◆ Exercise brief ◆
Answer these from the Drupal and search engine optimization text below.
(a) What is almost all information in Drupal stored as?
(b) What are the groups of keywords often tied to that content called?
(c) What are the friendlier URLs shown to web site users known as?

Drupal and Search Engine Optimization

Drupal is known for being a very SEO friendly content management system (CMS). The way it assembles its pages is crawler friendly. This makes it a popular choice for people looking to build dynamic web sites. However, there are a number of potential SEO problems with Drupal as well. These need to be dealt with to ensure that you get optimal results.

The very fact that Drupal is such a dynamic system is a factor that leads to some of its SEO problems. The content is stored in a database and retrieved at runtime. Almost all information is stored as a “node”, a basic, unstructured unit of content. Often, each “node” is associated with groups of keywords, known as “taxonomies”, and Drupal makes it easy to retrieve and sort information by these taxonomies. Since all content can be retrieved dynamically, Drupal generates generic URLs for the content, such as www.example.com/?q=node/3 or www.example.com/node/3.

These “internal” URLs are always present in Drupal, even though Drupal provides features that allow you to hide them, and instead present much friendlier URLs, known as aliases, to web site users. There are multiple optional modules that may affect the generation of pages and the naming of URLs, and there are many modules that remain aware of the internal naming conventions, even when user-friendly URLs are being used. As a result Drupal may expose both the internal URLs and the user-friendly URLs to users and web crawlers.

◆ Items ◆
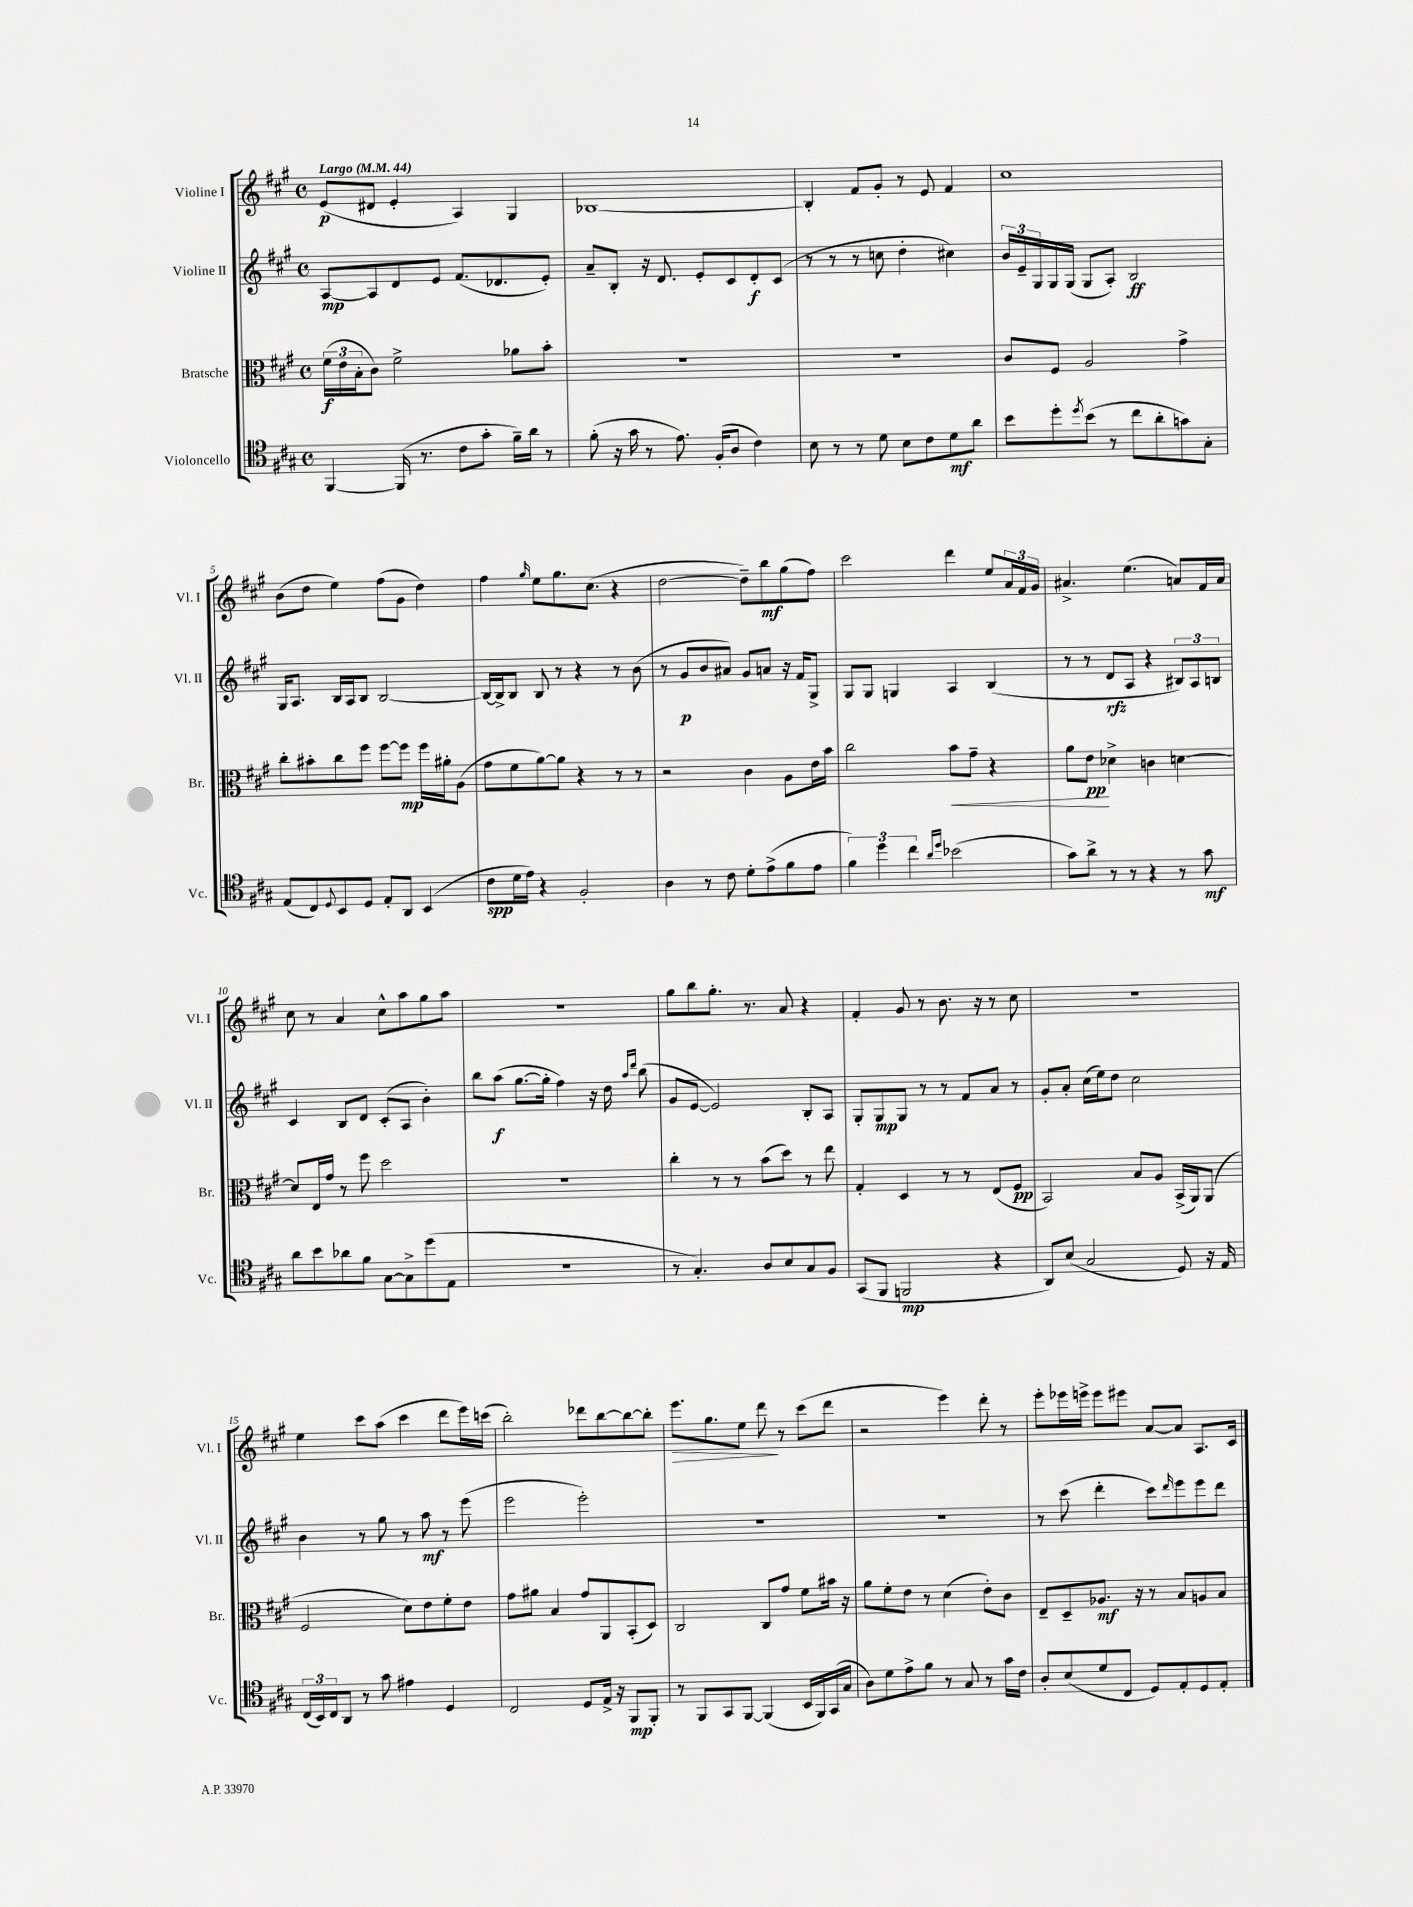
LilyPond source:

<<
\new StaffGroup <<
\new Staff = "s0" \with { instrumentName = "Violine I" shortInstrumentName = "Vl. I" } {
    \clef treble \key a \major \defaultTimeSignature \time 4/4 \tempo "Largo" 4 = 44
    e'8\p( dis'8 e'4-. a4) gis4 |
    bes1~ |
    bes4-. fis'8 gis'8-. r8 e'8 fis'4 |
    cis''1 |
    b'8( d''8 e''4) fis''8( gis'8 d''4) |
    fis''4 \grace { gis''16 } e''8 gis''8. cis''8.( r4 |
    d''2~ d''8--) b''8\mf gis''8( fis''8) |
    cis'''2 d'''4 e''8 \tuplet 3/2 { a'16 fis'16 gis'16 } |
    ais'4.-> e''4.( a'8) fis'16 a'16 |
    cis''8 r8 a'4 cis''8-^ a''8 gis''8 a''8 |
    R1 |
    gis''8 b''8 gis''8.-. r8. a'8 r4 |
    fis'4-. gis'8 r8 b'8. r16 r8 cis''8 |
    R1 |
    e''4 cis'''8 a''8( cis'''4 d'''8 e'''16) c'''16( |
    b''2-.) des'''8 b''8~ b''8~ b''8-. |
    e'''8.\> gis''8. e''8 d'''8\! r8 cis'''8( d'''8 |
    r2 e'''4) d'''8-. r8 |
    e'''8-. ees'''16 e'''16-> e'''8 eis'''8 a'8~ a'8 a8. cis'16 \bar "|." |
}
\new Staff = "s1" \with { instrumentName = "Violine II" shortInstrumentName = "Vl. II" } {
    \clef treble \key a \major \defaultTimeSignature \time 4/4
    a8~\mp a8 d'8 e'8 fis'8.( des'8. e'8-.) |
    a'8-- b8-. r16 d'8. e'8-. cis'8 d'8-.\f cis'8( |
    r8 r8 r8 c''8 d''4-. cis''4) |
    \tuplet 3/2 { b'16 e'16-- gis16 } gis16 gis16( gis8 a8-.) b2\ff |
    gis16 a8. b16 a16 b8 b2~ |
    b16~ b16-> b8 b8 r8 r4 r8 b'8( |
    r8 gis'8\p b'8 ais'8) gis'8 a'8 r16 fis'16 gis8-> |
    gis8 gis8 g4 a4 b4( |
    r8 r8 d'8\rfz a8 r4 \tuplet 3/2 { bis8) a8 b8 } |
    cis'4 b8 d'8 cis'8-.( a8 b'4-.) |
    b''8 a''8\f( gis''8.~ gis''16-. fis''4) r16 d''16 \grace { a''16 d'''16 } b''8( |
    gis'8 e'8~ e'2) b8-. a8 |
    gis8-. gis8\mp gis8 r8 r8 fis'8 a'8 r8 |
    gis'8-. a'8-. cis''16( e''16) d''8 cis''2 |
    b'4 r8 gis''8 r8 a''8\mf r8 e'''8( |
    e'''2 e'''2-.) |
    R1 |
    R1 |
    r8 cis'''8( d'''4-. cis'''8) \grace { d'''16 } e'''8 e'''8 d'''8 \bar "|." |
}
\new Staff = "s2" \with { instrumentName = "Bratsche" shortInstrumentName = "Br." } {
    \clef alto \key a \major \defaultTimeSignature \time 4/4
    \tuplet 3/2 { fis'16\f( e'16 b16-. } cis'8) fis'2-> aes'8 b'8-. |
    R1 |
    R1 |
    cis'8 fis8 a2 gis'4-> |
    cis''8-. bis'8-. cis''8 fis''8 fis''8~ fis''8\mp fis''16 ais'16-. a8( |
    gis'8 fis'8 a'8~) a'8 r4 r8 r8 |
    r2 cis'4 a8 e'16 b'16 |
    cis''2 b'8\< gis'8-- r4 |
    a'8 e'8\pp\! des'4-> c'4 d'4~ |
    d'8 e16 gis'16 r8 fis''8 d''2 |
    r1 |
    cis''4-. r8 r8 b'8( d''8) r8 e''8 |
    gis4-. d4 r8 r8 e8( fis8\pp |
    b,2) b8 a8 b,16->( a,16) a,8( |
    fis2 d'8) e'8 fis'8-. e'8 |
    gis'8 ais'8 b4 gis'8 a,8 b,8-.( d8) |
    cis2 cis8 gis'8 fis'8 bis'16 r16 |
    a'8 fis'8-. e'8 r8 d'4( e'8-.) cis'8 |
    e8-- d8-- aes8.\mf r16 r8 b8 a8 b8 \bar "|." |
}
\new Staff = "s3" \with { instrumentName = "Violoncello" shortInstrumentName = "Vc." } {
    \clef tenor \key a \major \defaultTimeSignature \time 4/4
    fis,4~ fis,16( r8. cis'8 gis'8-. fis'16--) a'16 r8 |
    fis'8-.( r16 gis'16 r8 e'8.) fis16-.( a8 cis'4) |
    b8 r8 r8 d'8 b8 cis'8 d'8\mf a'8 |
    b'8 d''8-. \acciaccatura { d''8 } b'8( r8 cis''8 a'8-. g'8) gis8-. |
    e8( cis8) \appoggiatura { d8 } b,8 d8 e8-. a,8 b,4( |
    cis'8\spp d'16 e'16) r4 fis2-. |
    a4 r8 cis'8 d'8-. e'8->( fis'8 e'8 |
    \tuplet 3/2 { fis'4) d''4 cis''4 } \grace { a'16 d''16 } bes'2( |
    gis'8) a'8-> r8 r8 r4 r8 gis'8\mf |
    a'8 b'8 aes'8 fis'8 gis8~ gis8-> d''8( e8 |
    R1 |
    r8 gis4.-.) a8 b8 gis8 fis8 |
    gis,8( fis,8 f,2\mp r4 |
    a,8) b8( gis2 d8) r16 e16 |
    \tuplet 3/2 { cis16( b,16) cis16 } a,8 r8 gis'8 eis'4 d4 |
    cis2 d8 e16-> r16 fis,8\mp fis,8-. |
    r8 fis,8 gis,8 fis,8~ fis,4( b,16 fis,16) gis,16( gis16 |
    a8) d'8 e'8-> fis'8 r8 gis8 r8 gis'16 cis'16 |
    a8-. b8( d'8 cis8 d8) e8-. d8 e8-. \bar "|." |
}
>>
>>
--
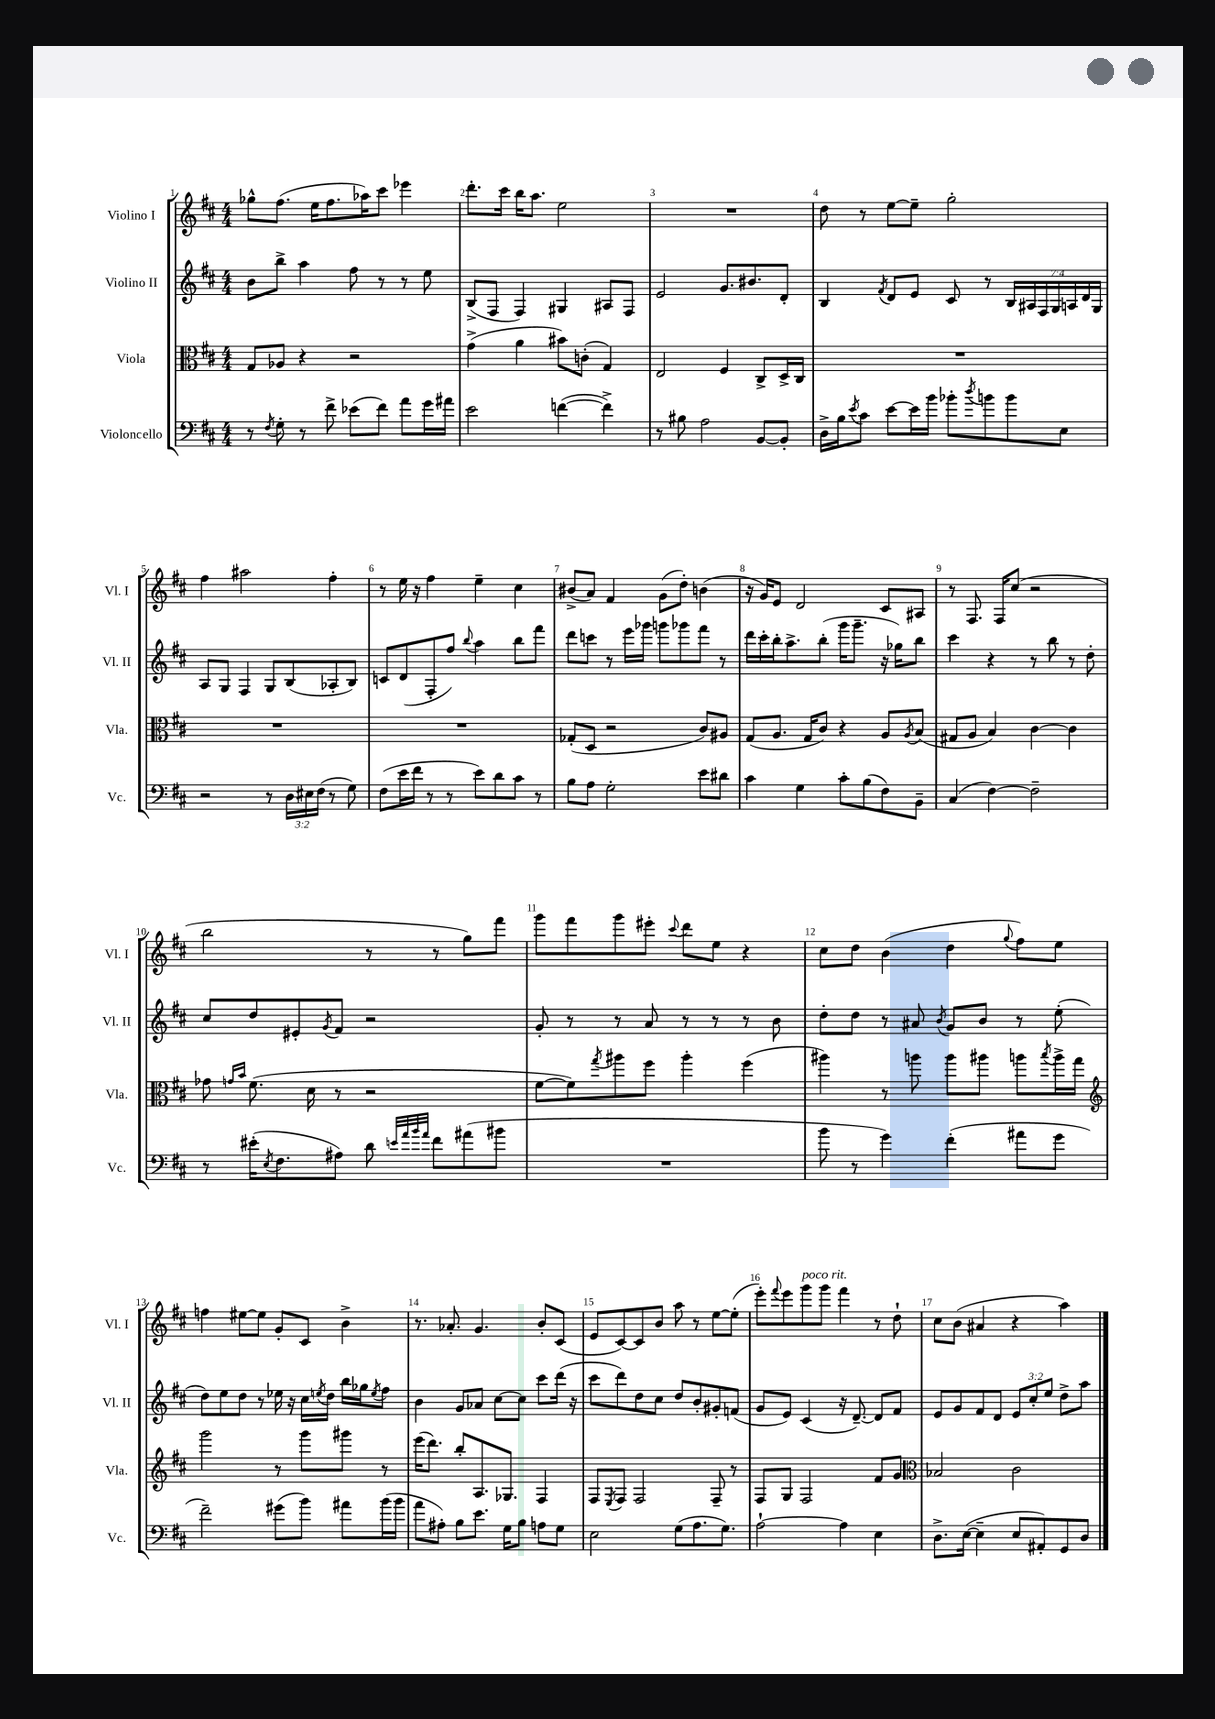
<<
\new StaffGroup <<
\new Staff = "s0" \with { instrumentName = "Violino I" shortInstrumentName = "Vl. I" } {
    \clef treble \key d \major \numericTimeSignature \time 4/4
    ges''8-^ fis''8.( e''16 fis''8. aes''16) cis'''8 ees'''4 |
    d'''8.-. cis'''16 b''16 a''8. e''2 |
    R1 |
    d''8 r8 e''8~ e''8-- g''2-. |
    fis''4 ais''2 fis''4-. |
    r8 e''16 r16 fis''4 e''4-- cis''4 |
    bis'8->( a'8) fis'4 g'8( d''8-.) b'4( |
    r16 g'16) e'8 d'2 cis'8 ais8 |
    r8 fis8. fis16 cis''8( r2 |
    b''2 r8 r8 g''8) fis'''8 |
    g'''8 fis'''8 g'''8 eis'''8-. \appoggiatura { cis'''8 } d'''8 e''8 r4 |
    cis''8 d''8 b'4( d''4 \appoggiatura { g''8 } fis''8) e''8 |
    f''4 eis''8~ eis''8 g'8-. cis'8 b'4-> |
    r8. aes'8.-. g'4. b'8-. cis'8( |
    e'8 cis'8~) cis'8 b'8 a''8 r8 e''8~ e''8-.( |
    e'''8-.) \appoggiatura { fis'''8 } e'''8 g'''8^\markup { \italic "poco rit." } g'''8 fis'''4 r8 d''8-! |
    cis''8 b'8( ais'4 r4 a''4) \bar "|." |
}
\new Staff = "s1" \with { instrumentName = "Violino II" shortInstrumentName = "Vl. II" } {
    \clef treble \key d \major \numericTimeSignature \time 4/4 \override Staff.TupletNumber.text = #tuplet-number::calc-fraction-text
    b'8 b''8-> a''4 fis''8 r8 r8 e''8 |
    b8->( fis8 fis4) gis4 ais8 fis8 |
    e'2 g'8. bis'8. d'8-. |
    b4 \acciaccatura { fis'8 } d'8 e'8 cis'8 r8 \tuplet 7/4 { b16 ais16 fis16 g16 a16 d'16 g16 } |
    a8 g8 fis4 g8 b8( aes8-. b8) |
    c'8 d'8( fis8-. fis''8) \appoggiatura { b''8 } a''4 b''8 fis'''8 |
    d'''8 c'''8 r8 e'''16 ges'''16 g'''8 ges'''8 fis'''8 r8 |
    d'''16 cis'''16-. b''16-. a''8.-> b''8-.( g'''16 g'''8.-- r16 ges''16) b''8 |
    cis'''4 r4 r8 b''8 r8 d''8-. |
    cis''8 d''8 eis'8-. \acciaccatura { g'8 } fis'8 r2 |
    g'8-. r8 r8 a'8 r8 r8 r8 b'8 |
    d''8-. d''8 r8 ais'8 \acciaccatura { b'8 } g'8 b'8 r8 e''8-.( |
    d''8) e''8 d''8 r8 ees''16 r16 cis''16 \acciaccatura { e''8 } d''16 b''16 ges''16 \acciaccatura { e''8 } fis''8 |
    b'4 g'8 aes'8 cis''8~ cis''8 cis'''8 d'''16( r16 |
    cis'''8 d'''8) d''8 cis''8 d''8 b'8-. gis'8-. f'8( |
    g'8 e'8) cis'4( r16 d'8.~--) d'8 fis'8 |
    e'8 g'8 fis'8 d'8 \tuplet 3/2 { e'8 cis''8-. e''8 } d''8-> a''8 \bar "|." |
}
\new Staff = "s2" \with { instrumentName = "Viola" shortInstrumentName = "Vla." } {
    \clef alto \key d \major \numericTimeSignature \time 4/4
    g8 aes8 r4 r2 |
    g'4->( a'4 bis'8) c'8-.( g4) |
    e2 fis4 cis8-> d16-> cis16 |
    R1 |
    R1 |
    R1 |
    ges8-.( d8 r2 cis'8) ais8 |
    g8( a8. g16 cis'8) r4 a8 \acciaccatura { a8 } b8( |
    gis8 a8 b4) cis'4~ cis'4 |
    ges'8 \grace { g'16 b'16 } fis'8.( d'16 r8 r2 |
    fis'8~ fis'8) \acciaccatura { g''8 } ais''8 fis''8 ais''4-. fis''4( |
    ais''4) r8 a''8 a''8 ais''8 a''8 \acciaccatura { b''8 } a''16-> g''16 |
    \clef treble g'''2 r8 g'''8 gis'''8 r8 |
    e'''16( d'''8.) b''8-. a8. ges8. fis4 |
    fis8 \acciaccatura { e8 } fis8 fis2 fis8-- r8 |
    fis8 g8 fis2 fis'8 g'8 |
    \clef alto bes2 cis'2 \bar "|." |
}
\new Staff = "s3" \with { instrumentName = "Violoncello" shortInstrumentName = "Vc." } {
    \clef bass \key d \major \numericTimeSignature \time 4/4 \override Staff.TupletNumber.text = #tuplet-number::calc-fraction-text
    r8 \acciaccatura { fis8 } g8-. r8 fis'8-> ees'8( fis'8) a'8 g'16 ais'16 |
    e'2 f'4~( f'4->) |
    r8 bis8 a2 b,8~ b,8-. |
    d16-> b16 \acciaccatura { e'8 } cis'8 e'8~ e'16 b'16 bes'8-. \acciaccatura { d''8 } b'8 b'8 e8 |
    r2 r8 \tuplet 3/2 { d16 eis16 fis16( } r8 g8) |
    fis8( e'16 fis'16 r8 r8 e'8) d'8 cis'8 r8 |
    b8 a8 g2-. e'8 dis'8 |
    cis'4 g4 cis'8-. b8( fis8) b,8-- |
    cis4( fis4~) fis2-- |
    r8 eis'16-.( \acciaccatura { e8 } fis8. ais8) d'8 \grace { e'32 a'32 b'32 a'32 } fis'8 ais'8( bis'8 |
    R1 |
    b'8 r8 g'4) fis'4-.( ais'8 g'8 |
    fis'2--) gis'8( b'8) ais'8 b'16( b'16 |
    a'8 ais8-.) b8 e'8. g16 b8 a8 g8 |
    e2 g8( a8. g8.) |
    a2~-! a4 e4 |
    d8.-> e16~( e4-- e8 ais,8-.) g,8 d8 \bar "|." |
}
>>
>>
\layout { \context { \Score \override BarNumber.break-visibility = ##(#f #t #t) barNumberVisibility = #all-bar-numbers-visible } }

◆ Exercise response ◆
(a) A "node," a basic, unstructured unit of content.
(b) Taxonomies.
(c) Aliases.